**WHAT IS EXPECTED:** Among the entries below, find every line that contains the string "output", then copy it.

Top of RECORD SET

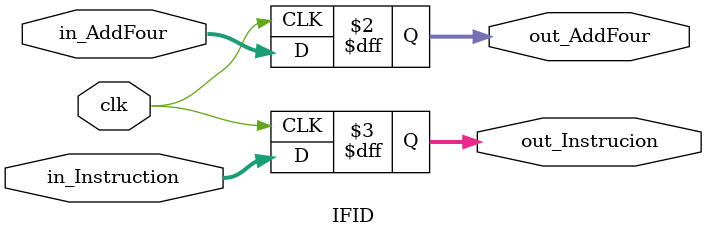
<source format=v>
module IFID
(
	input wire clk,
	input wire [31:0]in_AddFour,
	input wire [31:0]in_Instruction,
	output reg [31:0]out_AddFour,
	output reg [31:0]out_Instrucion
);

	always @(posedge clk)
		begin
			out_AddFour    <= in_AddFour;
			out_Instrucion <= in_Instruction;
		end

endmodule 
</source>
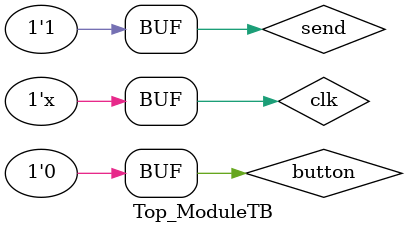
<source format=v>
`timescale 1ns / 1ps


module Top_ModuleTB();
    
    reg clk;
    reg button;
    reg send;
    wire [7:0] letter;
    wire done;
    
    Top_Module DUT(.clk(clk), .button(button), .send(send), .letter(letter), .done(done));
    
    always #1 clk=~clk;
    
    initial begin
        clk = 0;
        button = 0;
        send = 0;
        
        #20 button = 1;  
        #20 button = 0;  //dash
        #20 button = 1;  
        #4 button = 0;  //dot
        #20 button = 1;  
        #20 button = 0; //dash
        #20 send = 1;
                 
        
    end

endmodule

</source>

Bottom of RECORD SET

**RESPONSE:**
	output reg [31:0]out_AddFour,
	output reg [31:0]out_Instrucion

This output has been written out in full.